Matesanz is aware of her origins: a genealogy that disrupts the world before mending it again; a genealogy that has to be repaired in each clay plasticine portrait that, like the rest of her oeuvre, is recreated into a sort of endless collage in which every single element is arranged in an infinite order. Her genealogies, some of which are of an abrupt roughness that transforms their humour into a terrible omen (like the lame little girl, the backstitched drawings or the tricked advertisements, where the idea is to ‘spare the rod and spoil the child’ and where naïve characters are sexualised), ironically confront reality. In this world of disrupted genealogies, Chelo takes the lesson of those who preceded her—the women of the seventies who sought in needles a formula of freedom, the freedom that Krasner glimpsed but didn’t take to its last consequences in her revision of each half-truth—one step further.
In essence, as Gilmore asks, what can we call ‘truth’ if universal ‘truths’ are ‘particularized by a specific culture’s notion of what truth is, who may tell it, and who is authorized to judge it’? ‘What we have come to call truth or what a culture determines to be truth in autobiography, among other discourses,’ Gilmore proceeds, ‘is largely the effect of a long and complex process of authorization. Thus the canonizing question “What is truth?” cannot be separated from the process of verifying that truth. (…) Some are positioned in closer proximity to “truth” depending on their relation to other terms of value: gender, class, race, and sexuality, among others.’4
So what does it mean to be a first-hand witness of an event, as was Krasner of Pollock’s painting sessions? What does it mean to be a witness, and how can this question open debates on the problem of autobiographical fact, a key part of Matesanz’s oeuvre, as to speak of others is to speak of oneself?

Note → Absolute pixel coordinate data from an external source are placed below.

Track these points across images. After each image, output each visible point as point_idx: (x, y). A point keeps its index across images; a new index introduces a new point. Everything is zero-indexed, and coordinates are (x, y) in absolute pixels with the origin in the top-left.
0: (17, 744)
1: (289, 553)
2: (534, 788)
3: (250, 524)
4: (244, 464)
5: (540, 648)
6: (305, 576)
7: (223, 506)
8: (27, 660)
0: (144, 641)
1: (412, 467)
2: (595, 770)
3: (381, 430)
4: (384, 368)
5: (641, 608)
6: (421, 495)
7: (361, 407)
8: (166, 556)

The question brazenly torments us: can we keep out of events or do we form a part of scenes merely by ‘looking’, which is in fact the role played by witnesses? Don’t these events form a part of our lives merely because ‘we are looking’?

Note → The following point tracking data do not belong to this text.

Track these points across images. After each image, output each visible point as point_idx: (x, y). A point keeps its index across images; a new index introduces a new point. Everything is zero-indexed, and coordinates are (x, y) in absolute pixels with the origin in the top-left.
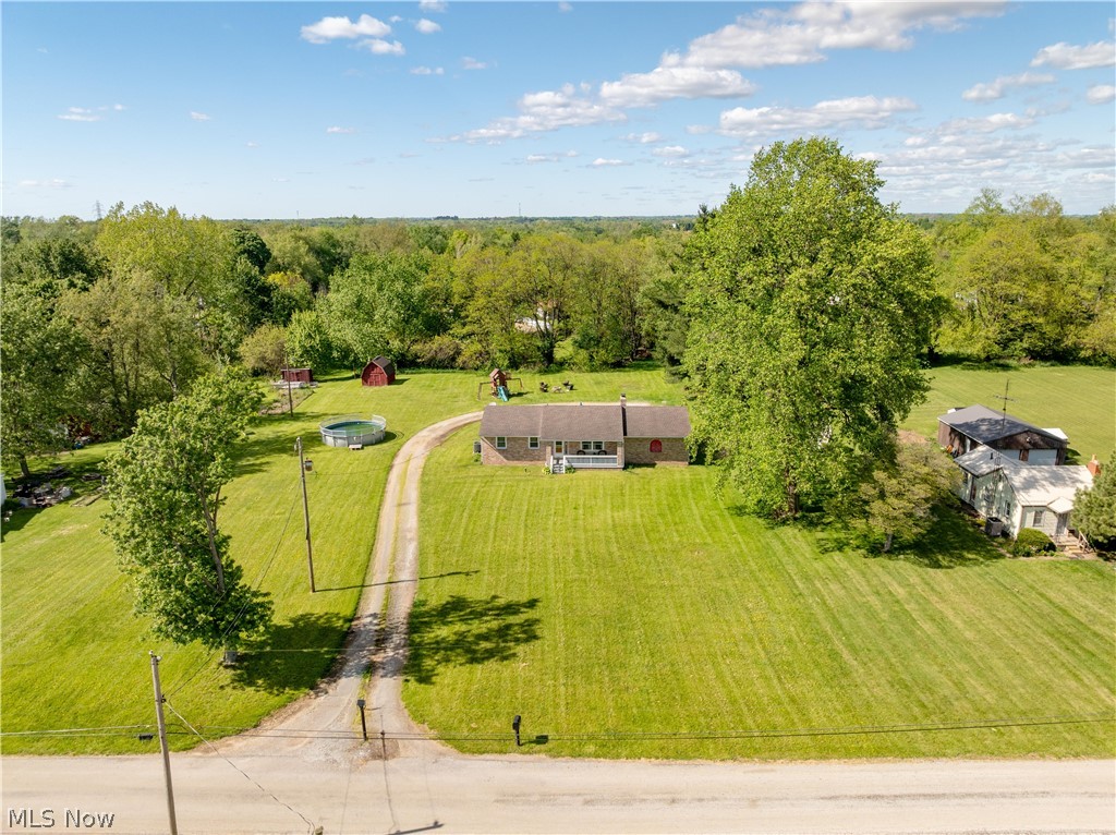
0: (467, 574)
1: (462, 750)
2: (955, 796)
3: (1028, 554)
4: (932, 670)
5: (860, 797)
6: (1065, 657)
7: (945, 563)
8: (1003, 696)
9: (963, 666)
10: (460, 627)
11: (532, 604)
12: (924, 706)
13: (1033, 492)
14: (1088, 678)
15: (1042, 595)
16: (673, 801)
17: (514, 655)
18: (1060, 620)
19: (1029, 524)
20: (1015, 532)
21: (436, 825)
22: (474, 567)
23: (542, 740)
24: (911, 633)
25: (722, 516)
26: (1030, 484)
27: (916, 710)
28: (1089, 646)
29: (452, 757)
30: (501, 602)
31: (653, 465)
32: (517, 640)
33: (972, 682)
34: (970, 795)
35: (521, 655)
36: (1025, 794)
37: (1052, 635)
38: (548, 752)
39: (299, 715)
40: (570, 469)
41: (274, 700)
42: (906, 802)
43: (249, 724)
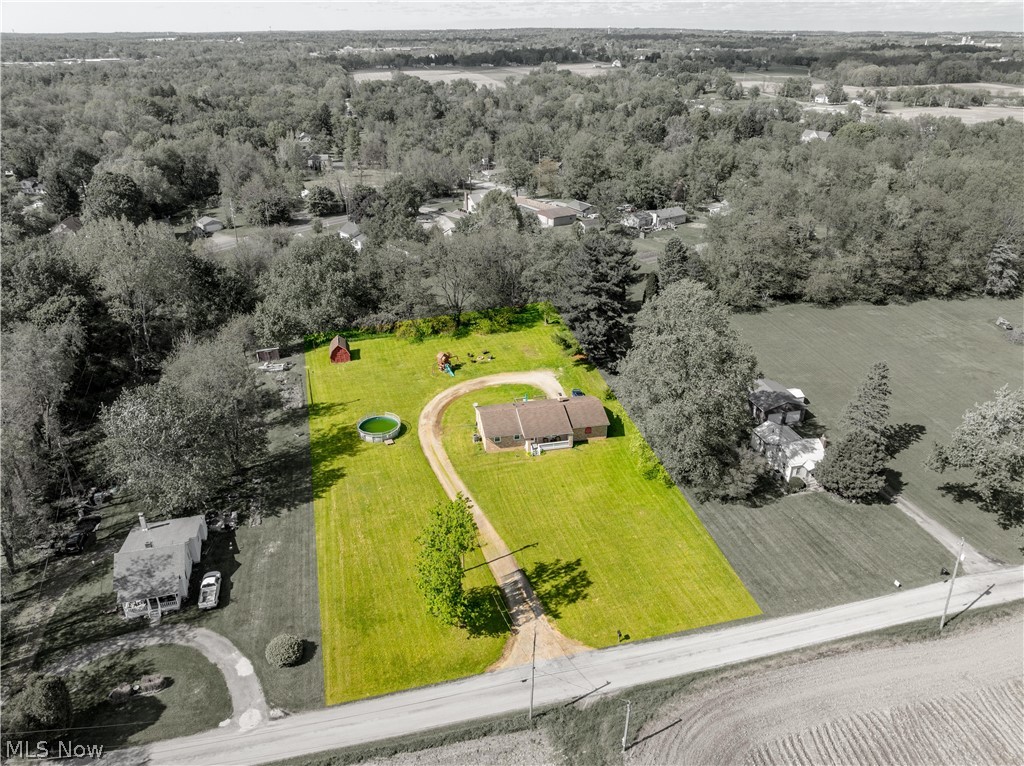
0: (533, 545)
1: (599, 649)
2: (787, 633)
3: (795, 492)
4: (766, 573)
5: (755, 640)
6: (817, 557)
7: (758, 503)
8: (796, 582)
9: (778, 569)
10: (554, 583)
11: (578, 563)
12: (767, 593)
13: (796, 458)
14: (827, 568)
15: (803, 519)
16: (690, 655)
17: (586, 595)
18: (813, 535)
19: (794, 475)
20: (788, 479)
21: (608, 683)
22: (535, 541)
23: (627, 637)
24: (753, 552)
25: (642, 481)
26: (795, 454)
27: (765, 595)
28: (825, 549)
29: (597, 653)
30: (563, 563)
31: (586, 442)
32: (584, 586)
33: (783, 576)
34: (792, 632)
35: (592, 594)
36: (810, 628)
37: (810, 545)
38: (633, 642)
39: (516, 645)
40: (542, 452)
41: (499, 640)
42: (771, 639)
43: (498, 655)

So perhaps what Lee Krasner didn’t do and could have done was get up out of that tall chair and stop watching Pollock at work, run over to her studio and put greater order in her canvases. Although those were other times and putting in order was perhaps a means of paving the way for the other female artists, for all those who, like Matesanz, decided not to be witnesses, albeit this were the most difficult path for, as an insolent Chelo reflects, ‘If I had been a quick painting artist, I could have retired to Miami.’
This is what Krasner didn’t do and what Matesanz pursues: to ignite the questions formulated from imposed narratives, to invent new questions that require different formulations; to divide herself up into a surprising self-portrait that ends up as the personification of the subject as multiplicity; no, as a multiplication. This too forms a part of the genealogies of women: to delve into the icons imposed and turn them inside out, by layers, in an ironic order.
1
Berton Roueché, ‘Unframed Space,’ The New Yorker, vol. 26, No. 24, August 1950, p. 16.
2
Hans Namuth (Essen, Germany, 1931 – Long Island, United States, 1990), a photographer famous for having portrayed Jackson Pollock, among other artists, in his studio at Long Island in 1950. Later on he would shoot two documentary films on the abstract expressionist and his work process.
3
Louise Elliott Rago, ‘We Interview Lee Krasner,’ School Arts, No. 60, September 1960, p. 32.
4
Leigh Gilmore, Autobiographics: A Feminist Theory of Women’s Self-Representation, Cornell University Press, Ithaca (New York), 1994, p. 107.